The thinking behind the bot goal:
Bots could capture a substantial portion of the rapidly expanding market for robotics. Tesla already has the tools to position itself as a leader in the robotics space. The sale of Bots for both commercial and in-home use will create an additional product revenue stream, unlocking a market opportunity that could become a transformative product because it could redefine the concept of labor.
This is both ambitious and vague: “commercial and in-home use” is specified, but there is little detail beyond “additional product revenue stream.”
There’s a lot of leeway here; the low 10-year target arguably suggests Tesla uses hardware to learn the product and business—but expects the long-run leverage (and margins) to come from differentiated AI.
1 Million Robotaxis in Commercial Operation
Robotaxis are where the broader plan comes together:
Tesla has a competitive advantage in the autonomous driving market, compared to other participants like Waymo, as it may be able to leverage its existing fleet of eight million EVs on the road and its ongoing vertical integration efforts, both of which will allow Tesla to achieve faster and lower cost scalability than its competitors in this space. The Robotaxi offering could allow for Tesla vehicle owners to make their personal vehicles available as Robotaxis, in addition to vehicles owned by Tesla, enabling a revenue-sharing model wherein both the vehicle owner and Tesla share in generated income.
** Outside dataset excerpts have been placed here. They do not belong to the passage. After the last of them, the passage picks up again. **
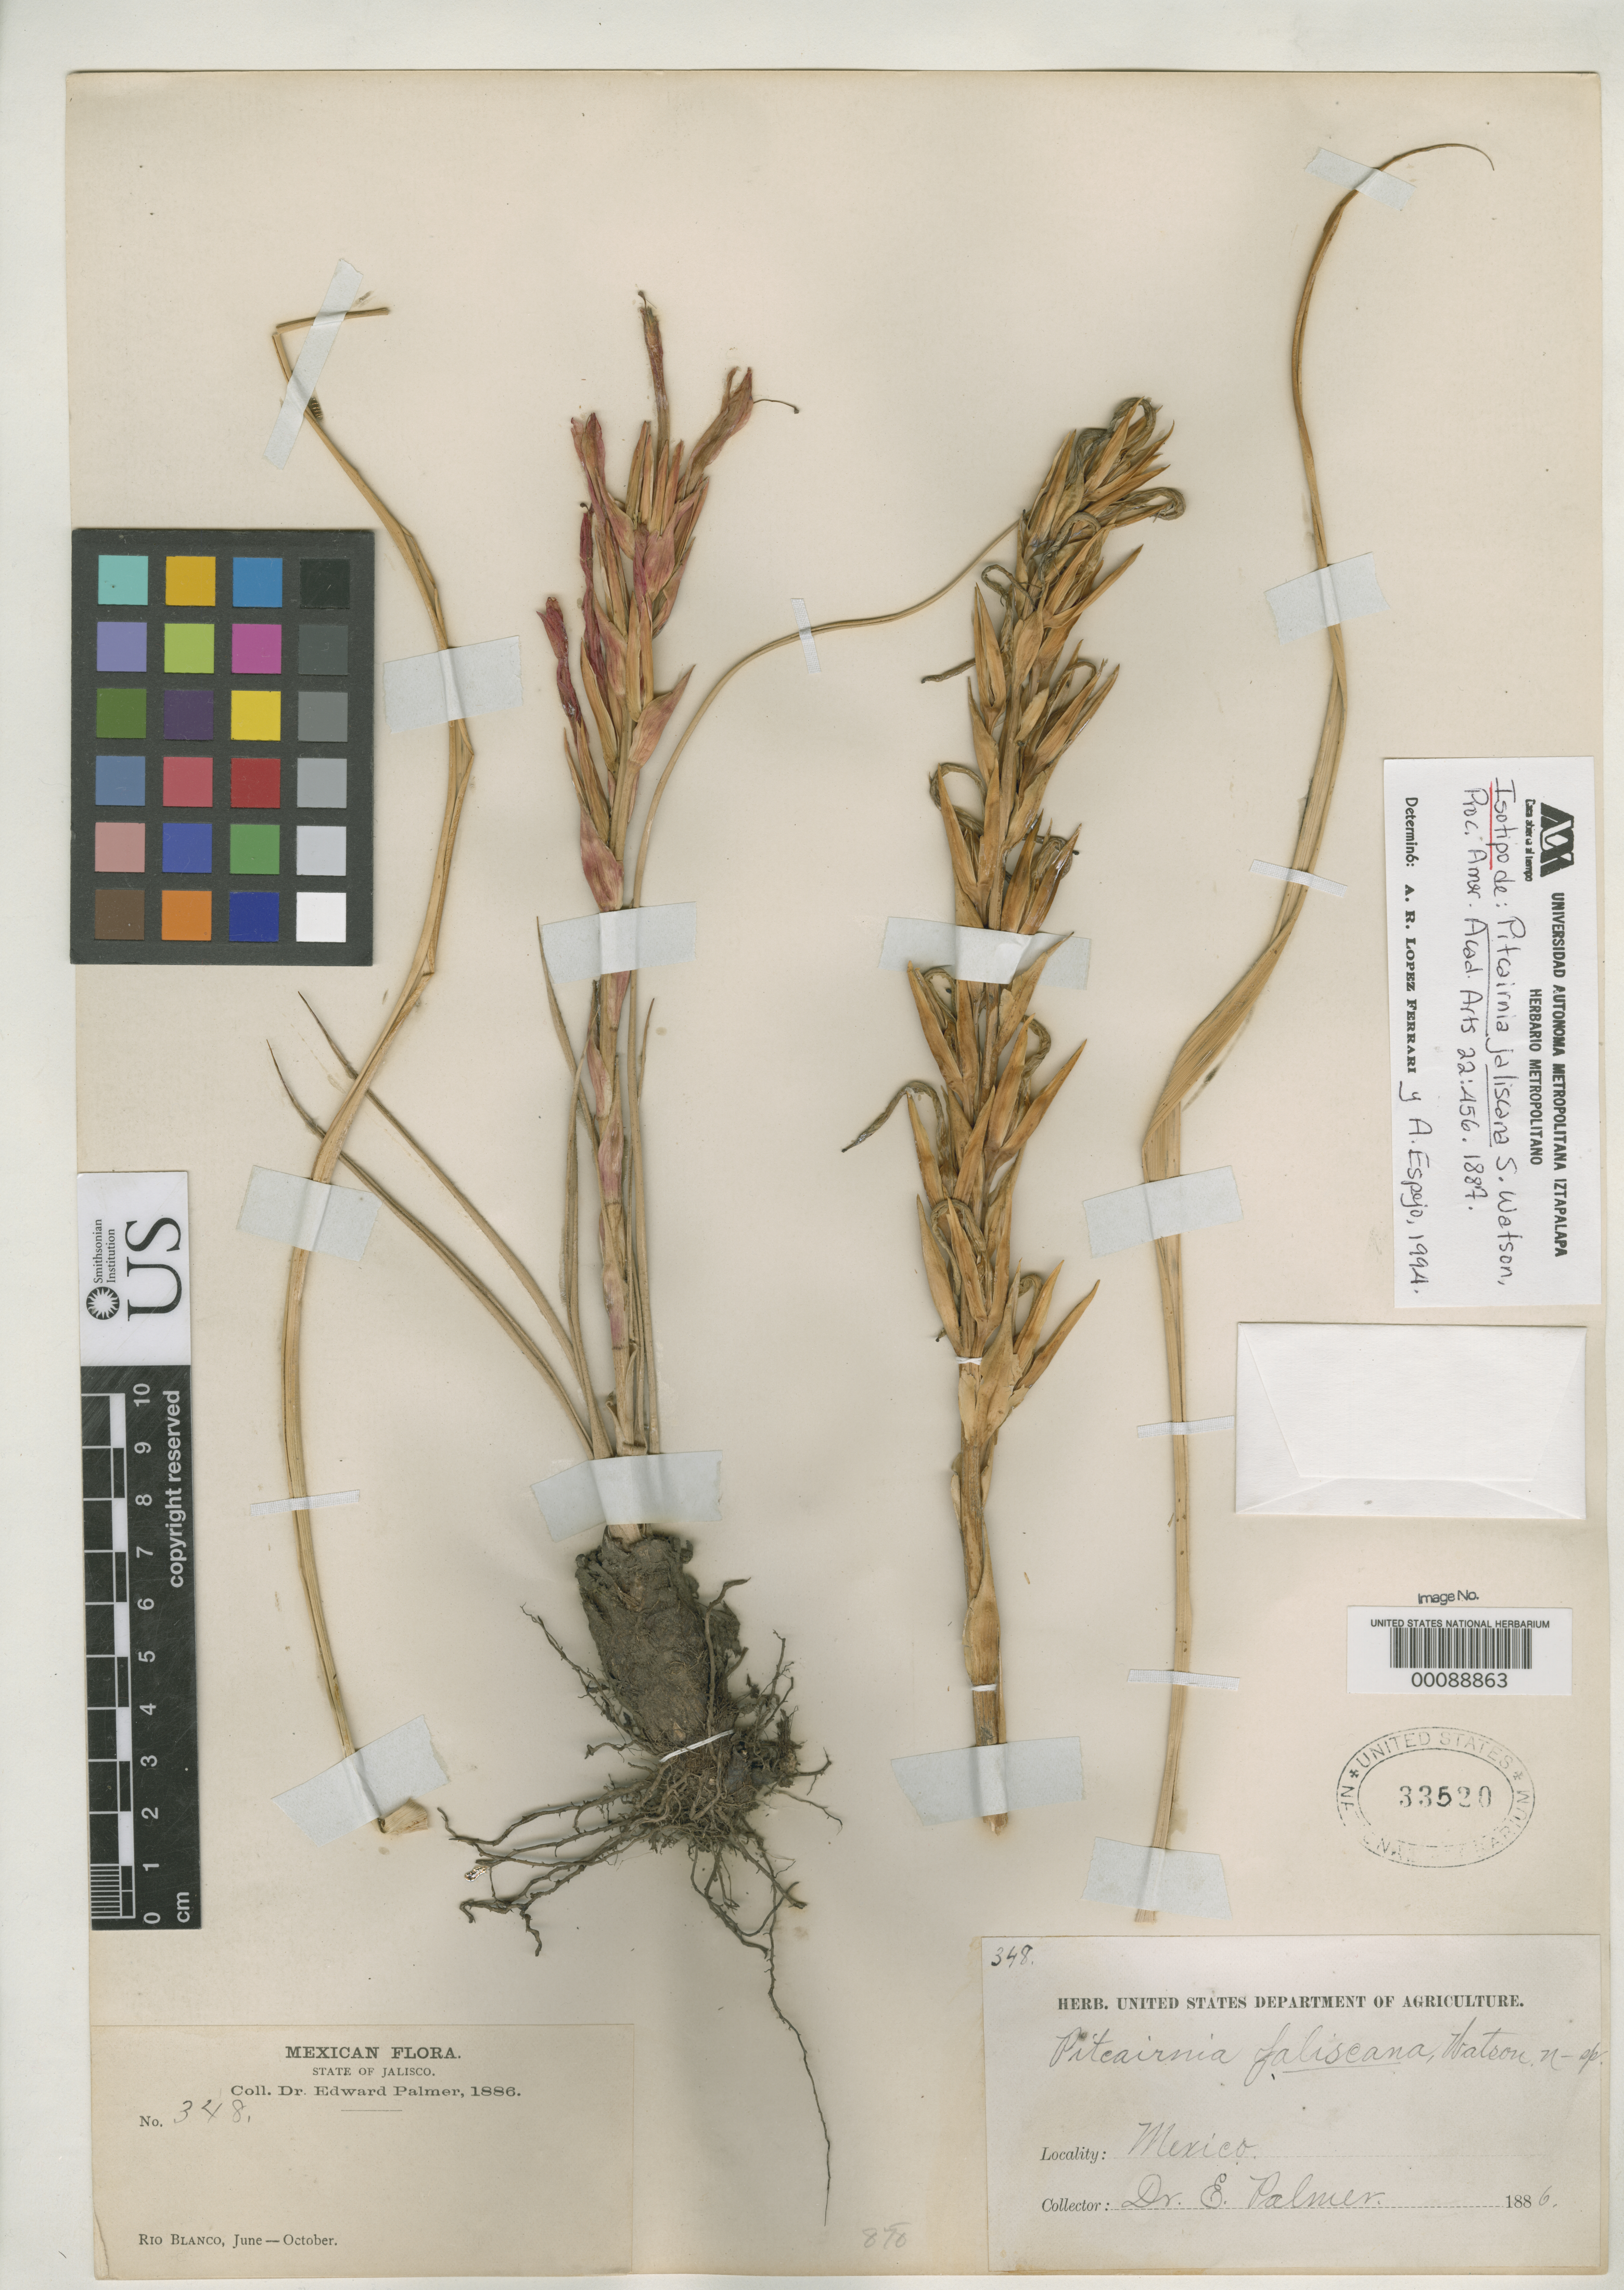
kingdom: Plantae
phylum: Tracheophyta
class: Liliopsida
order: Poales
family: Bromeliaceae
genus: Pitcairnia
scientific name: Pitcairnia jaliscana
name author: S. Watson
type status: Isotype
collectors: E. Palmer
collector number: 348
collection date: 1886-06/1886-10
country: Mexico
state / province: Jalisco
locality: Rio Blanco.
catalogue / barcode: US 33520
This ties back to goals one and two:
- The existing fleet of eight million vehicles helps.
- Implied: the fleet’s value for training and ongoing learning—Tesla claims FSD (Supervised) is trained on “over 100 years of anonymous real-world driving scenarios” and its fleet “collectively experiences a lifetime of driving scenarios in 10 minutes.”
- Tesla could run a revenue-sharing model where owners deploy their cars into a robotaxi fleet.
Takeaways
Musk’s pay plan has a 10-year time horizon. The numbers in each of the goals, while certainly material, serve as milestones designed to hold Musk accountable to delivery, which is important given the history of overpromising. Hitting them all won’t deliver Tesla’s endgame on its own, but collectively the goals are meant to create a foundation that supports the bet.
Tesla’s growth plan does not follow that of a typical automaker. For Tesla, the cars (and, more broadly, hardware) it sells are a means to defining and subsidizing entirely new categories, then underlying a broader ecosystem of hardware and services, and finally profiting from it all at scale through differentiated AI. Cars are a part of the journey, but not the reason for being.
While Tesla’s Autosteer change has generated a lot of criticism, any automaker could make a change like this. As the market transitions to software-defined vehicles, others will make these kinds of moves.
A major factor will be the customer experience—how it feels as the cars and their services evolve, and how well expectations are managed.
One risk of selecting a Tesla is that changes have often been on Tesla’s timeline and aligned with Tesla’s priorities, which increasingly don’t match current customer priorities the way many companies’ do. For customers and prospective buyers, the question is whether this dynamic is a feature or a dealbreaker for them.